▶ [SOURCE DOCUMENT]:
- Opening Delimiter -
Hulman & Co. CEO Mark Miles is revving up an ambitious plan to overhaul the IndyCar Series and Indianapolis Motor Speedway management team. He wants to develop a revenue-sharing plan that assures the series and the tracks that host its races are motivated to roll in the same direction.
Miles said his first order of business is finding someone to replace Randy Bernard as IndyCar Series CEO. Bernard was fired following last season—before Miles took his post in December.
Instead of merely naming a replacement, Miles intends to create a new position, CEO of Hulman Racing, to oversee both the series and IMS. The new position could be occupied by two people, Miles said.
“We could have one overseeing competition and one overseeing the commercial side,” he said.
Miles interviewed a candidate for the job in Miami on March 26, but wouldn’t identify the person. Nor would he tip his hand on any of the other finalists.
“There are three or four people I can see fitting the bill if we consolidate the position,” Miles said. “And if we split it, there are three people I see that could fill the role on the competition side and a growing number of people I could see leading the commercial side.”
Those candidates, he added, are all from outside the company. But it is still possible the new CEO could come from within.
Miles hopes to decide on the structure of his management staff by late April and hire a CEO or CEOs by the time the green flag drops on the Indianapolis 500 May 26, “at the latest.”
The first priority for the new CEO would be to improve fan engagement—including better marketing of drivers. Miles also wants the CEO to better organize the staff and overall series, and to align the economic interests of the teams, tracks and the league.
To that end, the CEO will be charged with developing the series’ first ever revenue-sharing plan. The series now has what is called the Winner’s Circle program, but “that’s not revenue sharing,” Miles said. “It’s the league’s investment in teams.”
Miles wants to create revenue pools that can be shared by the series and tracks, lifting all boats—including teams and drivers. Miles also is considering selling sponsorships and signage across all the series’ races and sharing that money among the tracks.
- Closing Delimiter -
▶ [PROBLEMS AND TASKS]:
[a] In the article about Mark Miles's plans for IndyCar, by when does Miles hope to decide on the structure of his management staff?
[b] According to the article about Mark Miles's plans for IndyCar, why does Miles say the Winner's Circle program is not revenue sharing?
[c] Pick up the article about Mark Miles's plans for IndyCar after its last sentence and continue it.
The text alone is enough for the work here; the material that comes after it is not needed.

▶ [RAW DATA]:
- Opening Delimiter -
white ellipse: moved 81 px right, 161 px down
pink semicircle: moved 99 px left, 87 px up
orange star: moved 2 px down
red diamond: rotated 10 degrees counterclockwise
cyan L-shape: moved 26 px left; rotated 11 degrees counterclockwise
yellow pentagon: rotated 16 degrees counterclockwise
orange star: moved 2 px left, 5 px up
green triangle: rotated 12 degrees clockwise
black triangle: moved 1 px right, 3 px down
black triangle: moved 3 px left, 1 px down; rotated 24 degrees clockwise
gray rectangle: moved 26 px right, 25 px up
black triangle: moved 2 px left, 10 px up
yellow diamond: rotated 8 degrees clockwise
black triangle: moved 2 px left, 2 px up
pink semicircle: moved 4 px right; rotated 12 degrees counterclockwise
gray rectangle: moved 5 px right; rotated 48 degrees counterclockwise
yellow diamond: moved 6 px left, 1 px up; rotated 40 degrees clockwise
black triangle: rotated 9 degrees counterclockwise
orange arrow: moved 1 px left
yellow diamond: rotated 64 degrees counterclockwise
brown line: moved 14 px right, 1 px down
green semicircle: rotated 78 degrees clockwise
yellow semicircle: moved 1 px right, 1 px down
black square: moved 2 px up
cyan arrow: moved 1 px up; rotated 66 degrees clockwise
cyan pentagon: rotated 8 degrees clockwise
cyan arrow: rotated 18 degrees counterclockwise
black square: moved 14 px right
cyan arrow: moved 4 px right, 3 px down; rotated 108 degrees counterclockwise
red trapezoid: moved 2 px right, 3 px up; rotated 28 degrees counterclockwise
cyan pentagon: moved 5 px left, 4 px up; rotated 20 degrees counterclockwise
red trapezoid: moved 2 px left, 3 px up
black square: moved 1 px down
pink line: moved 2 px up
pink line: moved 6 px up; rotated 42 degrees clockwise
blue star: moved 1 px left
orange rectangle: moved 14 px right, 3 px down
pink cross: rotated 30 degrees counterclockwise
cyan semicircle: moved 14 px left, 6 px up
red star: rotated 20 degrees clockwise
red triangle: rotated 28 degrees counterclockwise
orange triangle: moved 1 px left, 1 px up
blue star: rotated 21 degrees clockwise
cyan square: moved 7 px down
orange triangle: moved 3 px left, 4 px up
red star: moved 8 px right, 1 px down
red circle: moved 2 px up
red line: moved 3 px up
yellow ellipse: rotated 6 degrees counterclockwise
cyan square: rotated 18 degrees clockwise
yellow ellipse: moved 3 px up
- Closing Delimiter -
▶ [RESULTS IN ORDER]:
[a] By late April.

[b] Miles says the Winner's Circle program is not revenue sharing because it is the league's investment in teams.

[c]
The idea, Miles said, is “to get people to pull from the same oar.”
Overall, track operators seem pleased with the idea. But some have concerns that the combined staff will focus on the series’ money-making ventures, namely the Indianapolis Motor Speedway, while giving money-losers such as the IndyCar Series a low priority.
And track operators want assurances that Miles’ revenue-sharing plan isn’t IndyCar’s way of sucking more money out of them.
“They’re probably overdue to take a look at something like [revenue sharing],” said Tim Frost, a Chicago-based motorsports business consultant who has worked with various tracks. “They just have to be careful about the way they structure and present it.”
Miles said he’s not trying to take money from tracks, but rather to create common goals that help grow the bottom line for everyone in the series.
Jim Michaelian, president of the Long Beach Grand Prix Association, said he would be interested in a revenue-sharing formula for ticket sales, hospitality and program advertising, but cautioned it might be difficult to develop a formula using only revenue for tracks that hold IndyCar Series and other events the same weekend.
Miles also wants a marketing campaign that better promotes the series and its drivers. That could include broadcast ads and track signage that give the series’ marketing a uniform feel. It isn’t clear who would pay for broadcast advertising.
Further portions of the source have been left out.